## TO DO
An exact copy of all the data is required.

## GIVEN DATA

—————

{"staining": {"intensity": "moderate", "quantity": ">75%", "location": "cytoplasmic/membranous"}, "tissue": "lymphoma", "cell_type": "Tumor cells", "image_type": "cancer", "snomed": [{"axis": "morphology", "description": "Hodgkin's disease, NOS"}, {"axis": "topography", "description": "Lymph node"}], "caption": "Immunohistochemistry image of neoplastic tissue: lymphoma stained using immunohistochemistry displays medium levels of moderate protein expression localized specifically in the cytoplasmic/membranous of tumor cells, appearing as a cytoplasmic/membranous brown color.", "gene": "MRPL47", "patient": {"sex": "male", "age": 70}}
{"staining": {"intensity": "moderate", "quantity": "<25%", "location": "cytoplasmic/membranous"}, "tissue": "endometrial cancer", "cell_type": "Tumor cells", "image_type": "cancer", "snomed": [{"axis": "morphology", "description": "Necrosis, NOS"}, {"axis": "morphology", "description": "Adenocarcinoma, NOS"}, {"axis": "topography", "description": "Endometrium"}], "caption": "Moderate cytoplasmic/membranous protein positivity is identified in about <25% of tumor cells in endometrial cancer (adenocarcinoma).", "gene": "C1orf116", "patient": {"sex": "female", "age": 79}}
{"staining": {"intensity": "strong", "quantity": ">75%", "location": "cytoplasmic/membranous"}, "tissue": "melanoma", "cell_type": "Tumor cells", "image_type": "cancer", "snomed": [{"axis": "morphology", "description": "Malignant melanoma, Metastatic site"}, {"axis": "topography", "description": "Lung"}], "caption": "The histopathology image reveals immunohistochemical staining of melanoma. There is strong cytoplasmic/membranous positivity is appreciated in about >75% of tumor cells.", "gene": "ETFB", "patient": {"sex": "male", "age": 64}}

—————

## RESPONSE
{"staining": {"intensity": "moderate", "quantity": ">75%", "location": "cytoplasmic/membranous"}, "tissue": "lymphoma", "cell_type": "Tumor cells", "image_type": "cancer", "snomed": [{"axis": "morphology", "description": "Hodgkin's disease, NOS"}, {"axis": "topography", "description": "Lymph node"}], "caption": "Immunohistochemistry image of neoplastic tissue: lymphoma stained using immunohistochemistry displays medium levels of moderate protein expression localized specifically in the cytoplasmic/membranous of tumor cells, appearing as a cytoplasmic/membranous brown color.", "gene": "MRPL47", "patient": {"sex": "male", "age": 70}}
{"staining": {"intensity": "moderate", "quantity": "<25%", "location": "cytoplasmic/membranous"}, "tissue": "endometrial cancer", "cell_type": "Tumor cells", "image_type": "cancer", "snomed": [{"axis": "morphology", "description": "Necrosis, NOS"}, {"axis": "morphology", "description": "Adenocarcinoma, NOS"}, {"axis": "topography", "description": "Endometrium"}], "caption": "Moderate cytoplasmic/membranous protein positivity is identified in about <25% of tumor cells in endometrial cancer (adenocarcinoma).", "gene": "C1orf116", "patient": {"sex": "female", "age": 79}}
{"staining": {"intensity": "strong", "quantity": ">75%", "location": "cytoplasmic/membranous"}, "tissue": "melanoma", "cell_type": "Tumor cells", "image_type": "cancer", "snomed": [{"axis": "morphology", "description": "Malignant melanoma, Metastatic site"}, {"axis": "topography", "description": "Lung"}], "caption": "The histopathology image reveals immunohistochemical staining of melanoma. There is strong cytoplasmic/membranous positivity is appreciated in about >75% of tumor cells.", "gene": "ETFB", "patient": {"sex": "male", "age": 64}}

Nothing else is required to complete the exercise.